Eugene Weekly : Viewpoint : 5.13.10

Playtime Over
Get back to serious music
By Brett Campbell

Our preview (4/22) of the Eugene Symphony’s Play! A Video Game Symphony  has provoked a thoughtful reply from the orchestra’s president, Paul Winberg (5/6). Eugene readers deserve to hear about the issues we’ve raised because they’re vital for keeping classical music alive.

As Winberg notes, the ESO, which like every orchestra faces the challenge of attracting new audiences while not losing the old ones, plays more new music than most orchestras its size. Yet it still devotes only a fraction of its annual programming to contemporary music, and one of those precious slots has been turned over to video game music. Normally, I’m the first to applaud when an orchestra departs from the endless repetition of 19th century warhorses. But a novelty such as Play! can’t replace something far more important to music culture — programming the work of today’s orchestral composers. 

I’m certainly happy that many listeners — some of them probably first-time visitors to the symphony — undoubtedly enjoyed the music they heard at the event. But the studies I’ve seen suggest that these kinds of modern pops programs do not build a sustainable audience for classical or postclassical music programming — new listeners seldom return for the regular fare. Why choose gussied-up video game themes to fill one of the rare slots devoted to non-stodgy repertoire when there’s plenty of eminently listenable music written by dozens of fine contemporary composers — some of them right here in Oregon — that could speak to today’s listeners and build a sustainable audience for contemporary sounds? 

Paying for one of these pre-packaged national programs instead of performing (better yet, commissioning) a piece by a Northwest composer is the musical equivalent of buying Twinkies at a big box chain store instead of locally gathered honey at the farmer’s market. The latter is an investment in homegrown musical culture.

 If orchestras are going to survive, they need to be growing tomorrow’s audience by connecting listeners to the best serious orchestral music that’s being created today. Instead of giving the city a choice between one-time gimmicks and museum programming, why doesn’t every Eugene Symphony concert (and those of other classical organizations) feature at least one work by actual living, breathing creative artists, as orchestras did in Beethoven’s day, and as other arts institutions (dance companies, theaters, etc.) and visionary symphony music directors, such as the ESO’s own conductor laureate Marin Alsop, are doing all the time? (Alsop has also presented Play! to her Baltimore audiences, but in the context of a much broader look at contemporary composers.) That would certainly attract listeners who seek more than the comfort of the familiar in the arts — and mention national attention for boldness.
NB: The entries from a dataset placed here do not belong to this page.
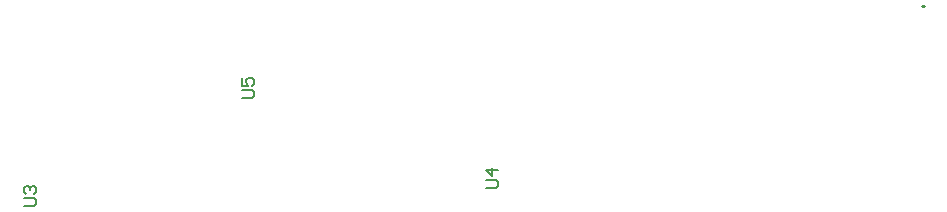
<source format=gm1>
G04*
G04 #@! TF.GenerationSoftware,Altium Limited,Altium Designer,23.4.1 (23)*
G04*
G04 Layer_Color=16711935*
%FSLAX44Y44*%
%MOMM*%
G71*
G04*
G04 #@! TF.SameCoordinates,296E2F05-AFD3-44B7-80E4-9C800FA3EDDF*
G04*
G04*
G04 #@! TF.FilePolarity,Positive*
G04*
G01*
G75*
%ADD14C,0.2540*%
%ADD53C,0.1778*%
D14*
X1028700Y464820D02*
X1029970D01*
D53*
X452758Y387350D02*
X461222D01*
X462915Y389043D01*
Y392428D01*
X461222Y394121D01*
X452758D01*
Y404278D02*
Y397507D01*
X457837D01*
X456144Y400892D01*
Y402585D01*
X457837Y404278D01*
X461222D01*
X462915Y402585D01*
Y399199D01*
X461222Y397507D01*
X659133Y311150D02*
X667597D01*
X669290Y312843D01*
Y316228D01*
X667597Y317921D01*
X659133D01*
X669290Y326385D02*
X659133D01*
X664212Y321307D01*
Y328078D01*
X267973Y295910D02*
X276437D01*
X278130Y297603D01*
Y300988D01*
X276437Y302681D01*
X267973D01*
X269666Y306067D02*
X267973Y307759D01*
Y311145D01*
X269666Y312838D01*
X271359D01*
X273052Y311145D01*
Y309452D01*
Y311145D01*
X274744Y312838D01*
X276437D01*
X278130Y311145D01*
Y307759D01*
X276437Y306067D01*
M02*

</source>
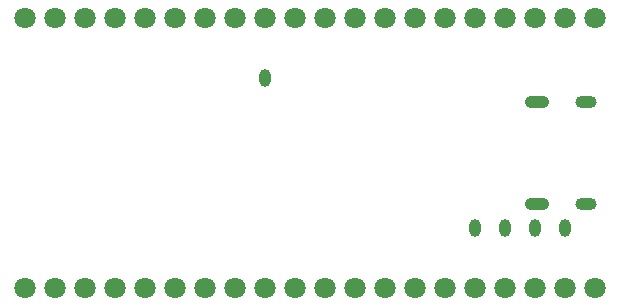
<source format=gbr>
%TF.GenerationSoftware,Altium Limited,Altium Designer,19.0.15 (446)*%
G04 Layer_Color=255*
%FSLAX45Y45*%
%MOMM*%
%TF.FileFunction,Pads,Bot*%
%TF.Part,Single*%
G01*
G75*
%TA.AperFunction,ComponentPad*%
%ADD38C,1.80000*%
G04:AMPARAMS|DCode=39|XSize=1mm|YSize=1.8mm|CornerRadius=0.5mm|HoleSize=0mm|Usage=FLASHONLY|Rotation=90.000|XOffset=0mm|YOffset=0mm|HoleType=Round|Shape=RoundedRectangle|*
%AMROUNDEDRECTD39*
21,1,1.00000,0.80000,0,0,90.0*
21,1,0.00000,1.80000,0,0,90.0*
1,1,1.00000,0.40000,0.00000*
1,1,1.00000,0.40000,0.00000*
1,1,1.00000,-0.40000,0.00000*
1,1,1.00000,-0.40000,0.00000*
%
%ADD39ROUNDEDRECTD39*%
G04:AMPARAMS|DCode=40|XSize=1mm|YSize=2.1mm|CornerRadius=0.5mm|HoleSize=0mm|Usage=FLASHONLY|Rotation=90.000|XOffset=0mm|YOffset=0mm|HoleType=Round|Shape=RoundedRectangle|*
%AMROUNDEDRECTD40*
21,1,1.00000,1.10000,0,0,90.0*
21,1,0.00000,2.10000,0,0,90.0*
1,1,1.00000,0.55000,0.00000*
1,1,1.00000,0.55000,0.00000*
1,1,1.00000,-0.55000,0.00000*
1,1,1.00000,-0.55000,0.00000*
%
%ADD40ROUNDEDRECTD40*%
%TA.AperFunction,SMDPad,CuDef*%
%ADD42O,1.00000X1.52400*%
D38*
X14732001Y6096000D02*
D03*
X14478000D02*
D03*
X14986000D02*
D03*
X15239999D02*
D03*
X14224001D02*
D03*
X13970000D02*
D03*
X13462000D02*
D03*
X13716000D02*
D03*
X13208000D02*
D03*
X10922000D02*
D03*
X11430000D02*
D03*
X11176000D02*
D03*
X11684000D02*
D03*
X11938000D02*
D03*
X12953999D02*
D03*
X12700000D02*
D03*
X12192000D02*
D03*
X12446000D02*
D03*
X10414000D02*
D03*
X10668000D02*
D03*
X14732001Y8382000D02*
D03*
X14478000D02*
D03*
X14986000D02*
D03*
X15239999D02*
D03*
X14224001D02*
D03*
X13970000D02*
D03*
X13462000D02*
D03*
X13716000D02*
D03*
X13208000D02*
D03*
X10922000D02*
D03*
X11430000D02*
D03*
X11176000D02*
D03*
X11684000D02*
D03*
X11938000D02*
D03*
X12953999D02*
D03*
X12700000D02*
D03*
X12192000D02*
D03*
X12446000D02*
D03*
X10414000D02*
D03*
X10668000D02*
D03*
D39*
X15160249Y7671000D02*
D03*
Y6807000D02*
D03*
D40*
X14742250Y7671000D02*
D03*
Y6807000D02*
D03*
D42*
X12446000Y7874000D02*
D03*
X14986000Y6604000D02*
D03*
X14732001D02*
D03*
X14478000D02*
D03*
X14224001D02*
D03*
%TF.MD5,a2b2db36122775ccc9b8c20d9aa63790*%
M02*

</source>
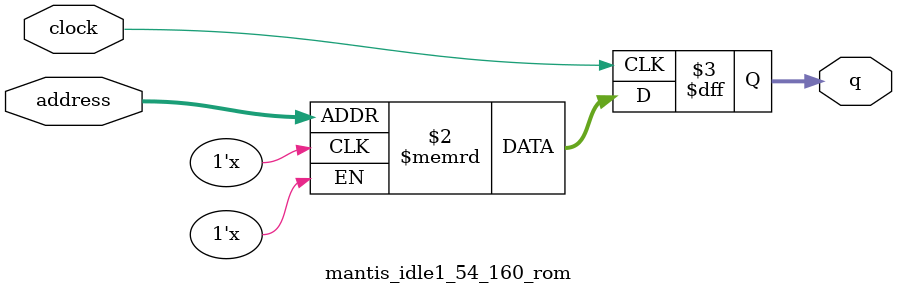
<source format=sv>
module mantis_idle1_54_160_rom (
	input logic clock,
	input logic [13:0] address,
	output logic [2:0] q
);

logic [2:0] memory [0:11199] /* synthesis ram_init_file = "./mantis_idle1_54_160/mantis_idle1_54_160.mif" */;

always_ff @ (posedge clock) begin
	q <= memory[address];
end

endmodule

</source>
 Certainly programming isn’t the only thing — maybe not even the main thing — that needs to change. Venues, nontraditional audience outreach, presentation modes (e.g. multimedia), contextualizing (via lecture demos, art exhibits, etc.), partnerships with other arts and community institutions, flexibility of ensemble size and makeup, financial arrangements and maybe most of all ticket prices — they all have to be in the mix too. But success depends on creating a product that new audiences want to hear, and more than once. 

As Winberg notes, the ESO has, commendably, embarked on some of those promising other ways to reach new audiences, such as community partnerships. That makes Eugene’s orchestra an ideal institution to educate current and potential listeners, and make the case for serious contemporary orchestral music. In the long run, it’s in the orchestra’s own interest, as well as the community’s, to bring audiences the serious music of our own time and place. 

Brett Campbell writes for EW and other regional and national publications. He currently lives in Portland, but still spends time in Eugene.